> Rendered chart images:
»»

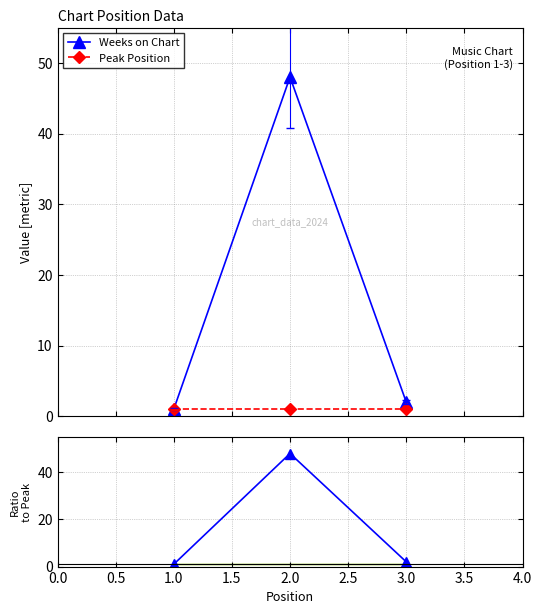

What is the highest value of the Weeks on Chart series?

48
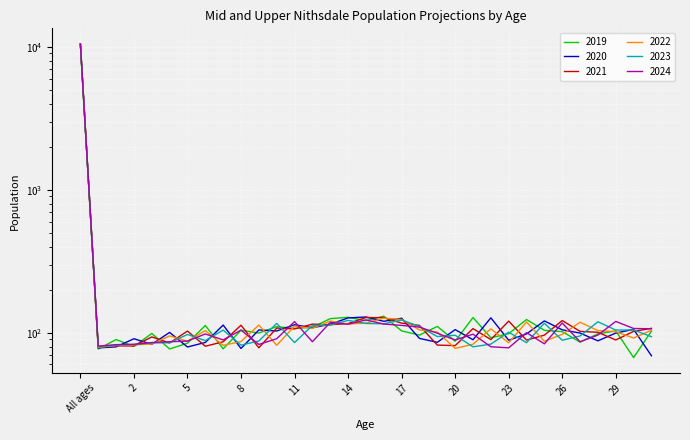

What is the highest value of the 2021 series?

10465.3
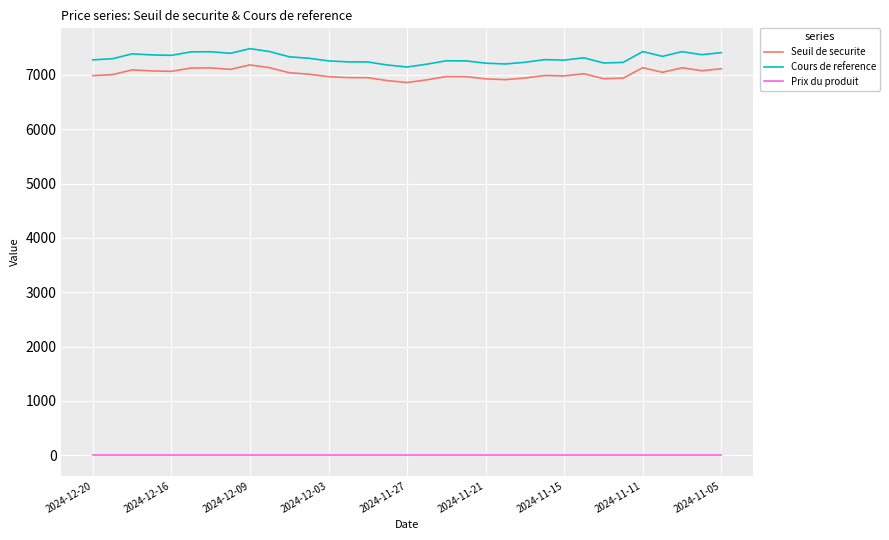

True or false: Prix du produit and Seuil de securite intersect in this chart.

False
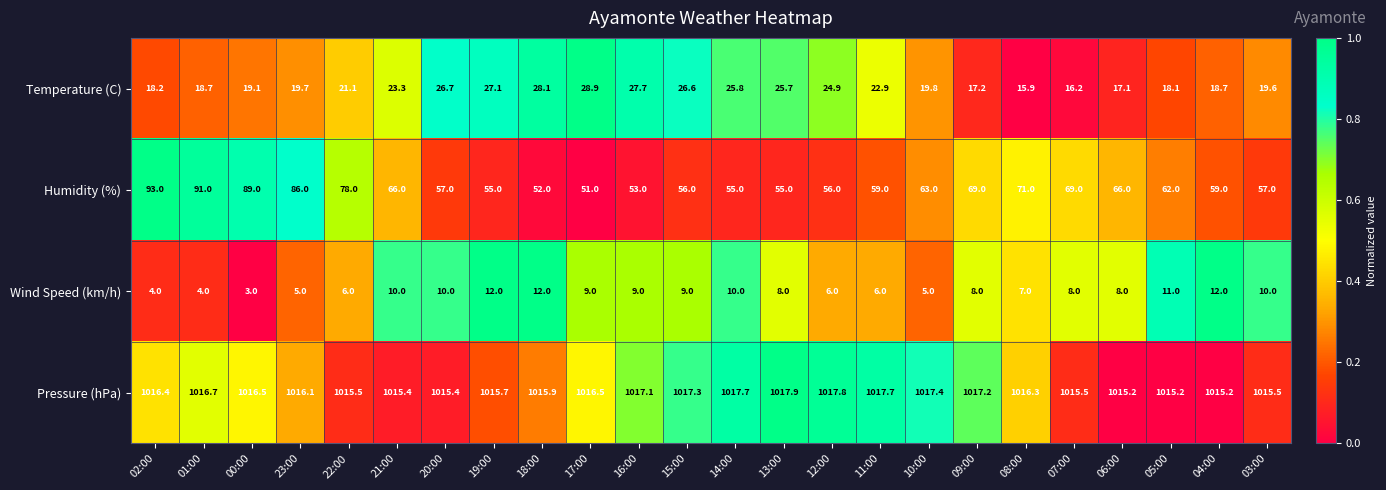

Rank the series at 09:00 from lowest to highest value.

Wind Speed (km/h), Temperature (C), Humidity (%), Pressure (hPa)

««

> HOW TO COMPLETE THIS TASK: Put every line of text from the records into a JSON list of strings, one string per line, skipping blank lines. Leave out the pictures.

> SOLUTION TO THE PROBLEM:
[
  "What is the highest value of the Weeks on Chart series?",
  "48",
  "What is the highest value of the 2021 series?",
  "10465.3",
  "True or false: Prix du produit and Seuil de securite intersect in this chart.",
  "False",
  "Rank the series at 09:00 from lowest to highest value.",
  "Wind Speed (km/h), Temperature (C), Humidity (%), Pressure (hPa)"
]